Look through the material and copy each line holding "buttons".
== SOURCE MATERIAL ==
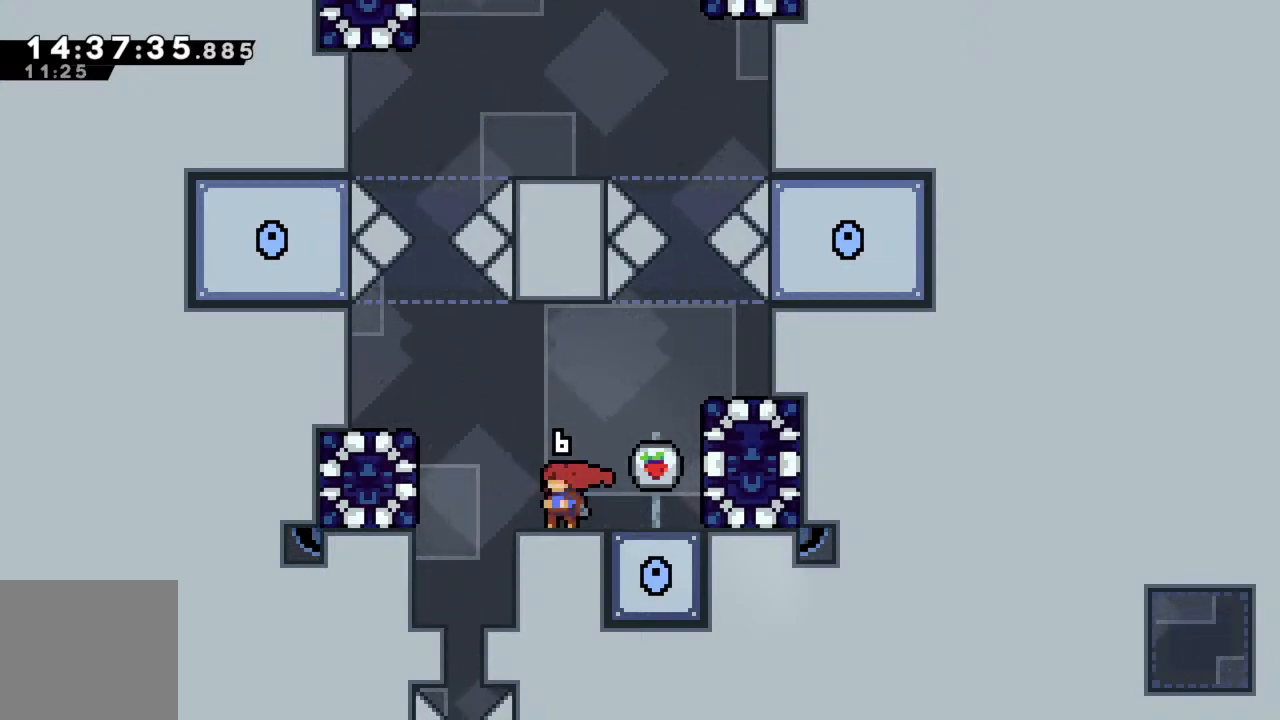
Gameplay with a controller (Xbox layout); each line is a JSON object with the inputs held at the frame after it. "events" lists button and stick changes between this image and that frame as [ms after this image, input, new state], when the widget could be followed in between. Not read: L3 R3 right_stick.
{"buttons": [], "left_stick": "right", "events": [[467, "left_stick", "right"]]}
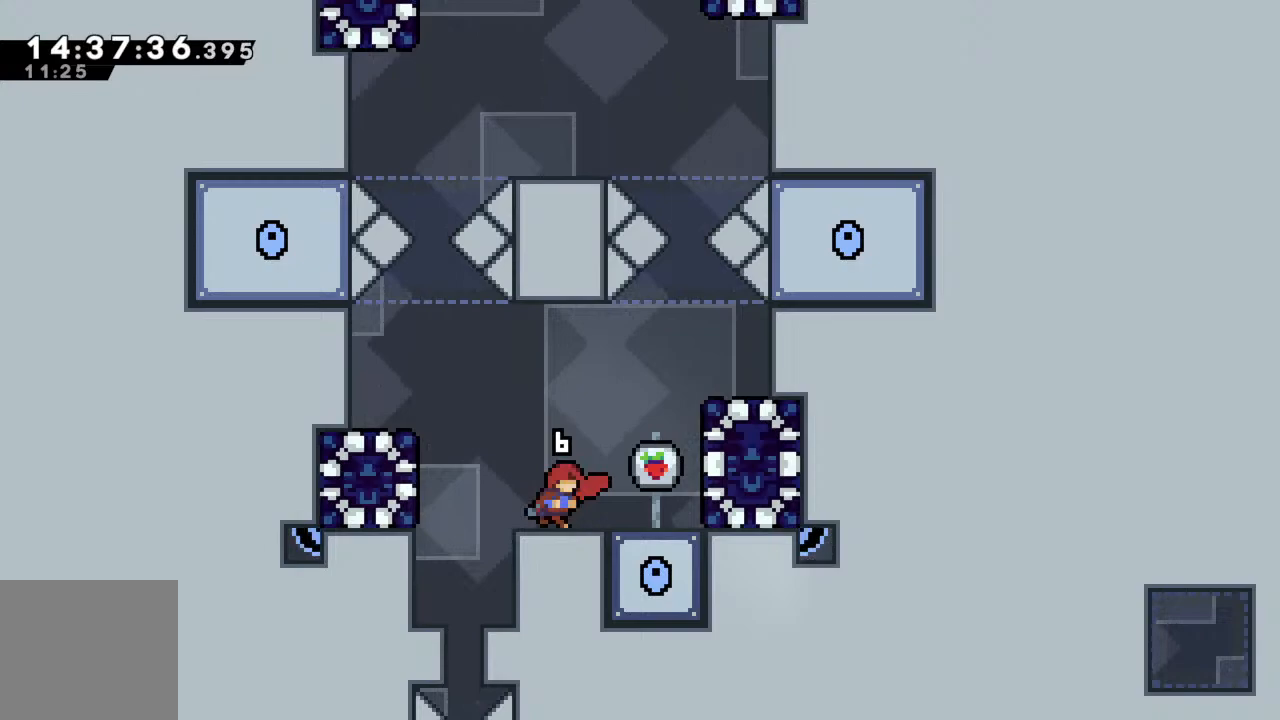
{"buttons": [], "left_stick": "center", "events": [[17, "left_stick", "center"]]}
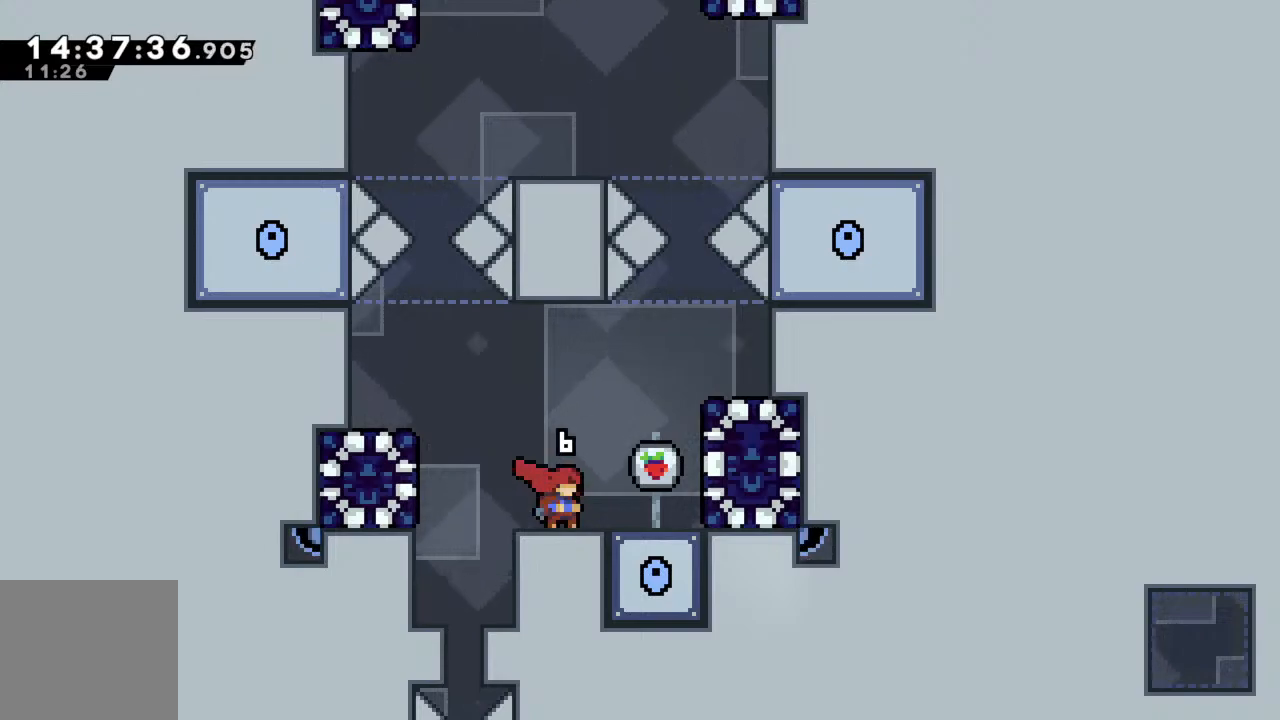
{"buttons": [], "left_stick": "center", "events": []}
===
== ANSWER BOX ==
{"buttons": [], "left_stick": "right", "events": [[467, "left_stick", "right"]]}
{"buttons": [], "left_stick": "center", "events": [[17, "left_stick", "center"]]}
{"buttons": [], "left_stick": "center", "events": []}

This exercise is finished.